Earlier this fall, David Brooks wrote a New York Times column bemoaning the loss of Russian intellectualism. The idea was a simple one: There once was a Russia of poetry and prose and people who valued principle, and it is no more.
What this analysis missed, however, is that Great Russian Culture has always been created and preserved by a small but exceptional portion of society. Fyodor Dostoevsky was arrested because he and his friends were caught huddling together to read a letter written to Nikolai Gogol. In more recent history, the Russian dissident movement in the late Soviet period — say, from Joseph Stalin’s death until perestroika — was composed of people who believed themselves to be the most interesting and most intellectually honest in what they perceived to be the gray, fearful mass of Soviet society. One dissident’s widow once described her social circle to me as a “warm orb” in the cold of Soviet Russia. In his memoirs, general-turned-dissident Petro Grigorenko called it “a circle of friends.” And so it isn’t that Russian intellectualism was a blazing flame that has recently been blown out. Rather, it has always been composed of mere embers, flickering, somehow, despite everything.

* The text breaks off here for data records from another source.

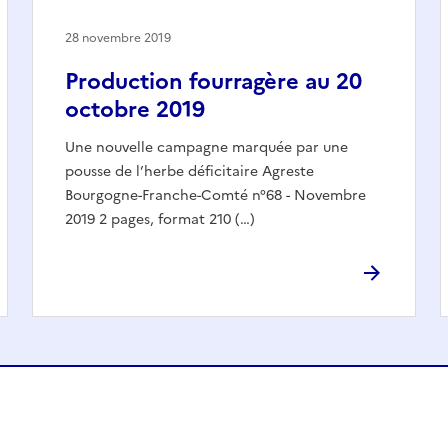
28 novembre 2019
Production fourragère au 20
octobre 2019
Une nouvelle campagne marquée par une
pousse de l’herbe déficitaire Agreste
Bourgogne-Franche-Comté n°68 - Novembre
2019 2 pages, format 210 (…)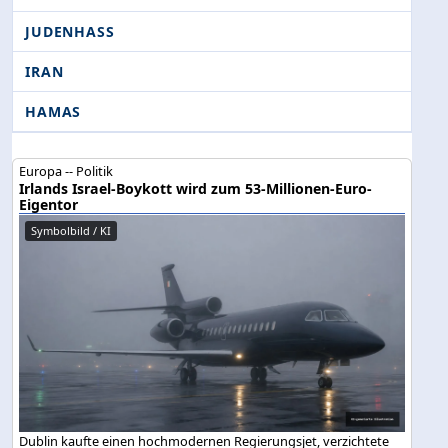
JUDENHASS
IRAN
HAMAS
Europa -- Politik
Irlands Israel-Boykott wird zum 53-Millionen-Euro-
Eigentor
Symbolbild / KI
Dublin kaufte einen hochmodernen Regierungsjet, verzichtete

Ludmila Ulitskaya’s The Big Green Tent, the latest novel by the internationally acclaimed author, out this month from Farrar, Straus, and Giroux, is a beautiful reminder of this. Originally published in Russian five years ago, the book appears now for English-speaking readers (courtesy of a masterful translation by Polly Gannon) at a time when Russia and Russians are as misunderstood and essentialized as ever.
The simplest description of The Big Green Tent is that it is the story of three childhood friends who grow up and become, in their own ways, involved in the dissident movement, trying their best to preserve their individualism, integrity, and identity in a system that encouraged the opposite.

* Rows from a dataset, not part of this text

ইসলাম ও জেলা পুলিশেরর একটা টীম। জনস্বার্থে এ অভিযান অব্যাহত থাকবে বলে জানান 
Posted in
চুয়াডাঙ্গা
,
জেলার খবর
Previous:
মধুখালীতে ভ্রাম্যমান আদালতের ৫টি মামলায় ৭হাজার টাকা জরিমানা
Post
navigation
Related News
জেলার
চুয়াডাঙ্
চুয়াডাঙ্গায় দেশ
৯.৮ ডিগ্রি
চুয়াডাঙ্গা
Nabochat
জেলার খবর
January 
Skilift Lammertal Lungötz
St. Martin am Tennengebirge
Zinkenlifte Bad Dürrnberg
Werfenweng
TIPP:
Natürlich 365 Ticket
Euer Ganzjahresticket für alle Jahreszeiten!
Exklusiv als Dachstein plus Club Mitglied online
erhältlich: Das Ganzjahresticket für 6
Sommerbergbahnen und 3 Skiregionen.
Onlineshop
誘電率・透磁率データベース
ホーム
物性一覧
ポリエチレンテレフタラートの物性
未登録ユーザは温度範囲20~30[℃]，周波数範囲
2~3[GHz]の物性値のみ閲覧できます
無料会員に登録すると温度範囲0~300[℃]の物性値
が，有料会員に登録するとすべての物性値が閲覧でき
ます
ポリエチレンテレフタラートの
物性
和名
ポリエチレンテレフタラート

But any plot-based retelling of The Big Green Tent misses the point entirely. It is the story of three boys growing up, yes, but so, too, is it a portrait of a time, and a sketch of so many types who lived in and through it, and of Russian literature itself.

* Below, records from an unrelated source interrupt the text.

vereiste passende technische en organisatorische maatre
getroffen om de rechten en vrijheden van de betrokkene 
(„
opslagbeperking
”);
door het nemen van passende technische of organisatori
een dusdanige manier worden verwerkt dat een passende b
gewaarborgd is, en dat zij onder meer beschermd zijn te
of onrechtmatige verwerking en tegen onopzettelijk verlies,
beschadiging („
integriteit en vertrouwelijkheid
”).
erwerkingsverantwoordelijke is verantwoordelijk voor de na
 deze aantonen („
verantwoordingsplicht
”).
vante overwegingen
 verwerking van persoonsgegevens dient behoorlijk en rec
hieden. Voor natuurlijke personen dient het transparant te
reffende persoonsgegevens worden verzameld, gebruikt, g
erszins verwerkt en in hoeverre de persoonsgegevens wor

Ulitskaya traces one character, and then another, and then another, veering off to tell the innermost tales of even the most minor characters (taking a clear cue from Leo Tolstoy, who is directly referenced at great length by the boys’ Russian literature teacher early on in the book), and to trace how all of the characters’ various paths accidentally and intentionally crossed (a nod to both Vladimir Nabokov and Boris Pasternak, both of whom are name-checked throughout). In doing so, she paints picture after picture of vibrant individuals, each equally entitled to empathy.
She also, however, sketches out a section of time, spanning from Stalin’s death to post-perestroika. She does so not only by privileging that which the many dissidents themselves did (literature) in her book, but also by focusing throughout on what was arguably more important to them than any piece of poetry: the relationships between them. One need only read The Thaw Generation, written by another great Ludmila (Alexeyeva, historian, activist, and founding member of the Moscow Helsinki Group) to hear how important interpersonal relations were to the identity of intellectual outsiders as a group and as individuals. In this way, Ulitskaya has not only described the spirit of an era, but also captured it. (She also invites the historical individuals themselves to appear. The brilliant but eccentric mathematician “Alik” who shows up at a wedding attended by “a circle of like-minded people” is almost certainly Aleksandr Esenin-Vol’pin, father of the Soviet dissident movement and organizer of the first civil protest in the history of the Soviet Union. Natalia Gorbanevskaya, poet and one of seven to protest the Soviet invasion of Czechoslovakia on Red Square, is made the featured subject of the first issue of an underground publication edited by one of the main (fictional) characters.)
None of this makes The Big Green Tent an easy book. In fact, it is, if not a difficult read, then a demanding one. Each character expects our full attention, for each is awarded interiority. Every interaction could end up being important 20 pages later. Every bit player or throwaway line of poetry could be a literary or historical allusion, lovingly inserted to bring the times onto the page and then, for the reader, back to life. And, this being Russian literature, it demands that we subject ourselves to sadness after sadness. It is set, after all, “in a country where you had to live a long time” to see things set right, and in times that made doing so difficult, particularly for those who wanted to live differently.
But each satisfied demand is rewarded, and each sadness is returned with acute awareness of how full this book is of life and literature.
It is not simple. But one cannot think that the author of The Big Green Tent would believe that what’s true possibly could be.